[[ DOCUMENT EXCERPT open ]]

For many blacks, remaining where they are allows them to remain comfortable. The older generation in Brewster Place is less eager to make a change, and even if the world outside has changed, they fear it has not. This fear affects them and keeps them in one place. The younger characters are kept in place by discrimination by the larger community, though they chafe at this more than do their elders. The community itself has a history, just as do the people who now live there. Naylor says that Brewster Place was conceived “in a damp, smoke-filled room” (Naylor 1) through the liaison of the alderman of the sixth district and the managing director of the Unico Realty Company, both of whom have personal desires in mind fired by their personal greed.

This “bastard child” (Naylor 1) of a community consists of four double-housing units and took three months to be born in the city legislature. It received a proper public “baptism” launched with champagne rather than holy water, by the very alderman whose cousin’s pockets were being lined by the new shopping center. However, because its sordid consummation remained in the shadows, the community applauded. This sorry history may be known now, and that colors the way the community views the housing and the people who live in that housing.

In its youth, Brewster Place seemed still to hold promise with its gray bricks “the color of dull silver” (Naylor 2) and with possibilities that it would prosper and be a part of the business district, though the eccentricities of the flow of traffic demanded that some streets be walled off and separated from commerce. The immigrant peoples of Brewster Place had no political clout, so Brewster Place found itself walled into a dead end street and rebaptized, this time with a smear of blood and vomit from Mrs. Colligan’s drunken son as he inadvertently ran into the new wall. In its middle years, Brewster Place, developed its own personality. Mostly Mediterraneans lived here at that time. The street was paved by the WPA and reflected its residents “language, and music and codes.” And took pride in its very differentness (Naylor 2). However, as the community grew older, its children failed to return due to war or changing fortunes.

Some residents did grow old with Brewster Place, and the neighborhood also found itself changing with age. Integration brought a new black janitor, and in its third generation, Brewster Place nudged away the last of the remaining Mediterraneans. This third generation was of multi-colored Afric’ children” who were as ambitious as the children of its youth, and as complicated with culture, music, and codes as the children of its middle age. These people, though, had a sense of having found this place forever, a sense that only a few would ever leave this place, that this was a place for forever and better than the “starving southern climates” they had fled.

[[ DOCUMENT EXCERPT closed ]]
[[ DATASET CONTENT open ]]

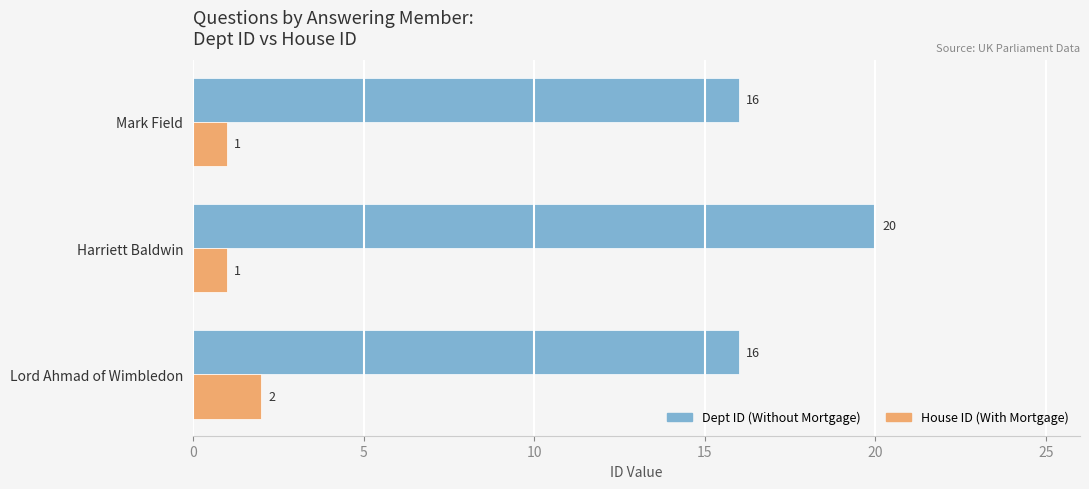

What is the average value of the House ID (With Mortgage) series?

1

[[ DATASET CONTENT closed ]]

§ **TASK REQUIREMENTS**:
1. List every quoted phrase in the Brewster Place passage that is immediately followed by a parenthetical page citation.
2. Reproduce the stretch of the Brewster Place passage from "For many blacks, remaining" through "their personal greed." word for word.
The material has no connection to the Brewster Place passage.

§ **PER-TASK ANSWERS**:
1.
- "in a damp, smoke-filled room"
- "bastard child"
- "the color of dull silver"

2.
For many blacks, remaining where they are allows them to remain comfortable. The older generation in Brewster Place is less eager to make a change, and even if the world outside has changed, they fear it has not. This fear affects them and keeps them in one place. The younger characters are kept in place by discrimination by the larger community, though they chafe at this more than do their elders. The community itself has a history, just as do the people who now live there. Naylor says that Brewster Place was conceived “in a damp, smoke-filled room” (Naylor 1) through the liaison of the alderman of the sixth district and the managing director of the Unico Realty Company, both of whom have personal desires in mind fired by their personal greed.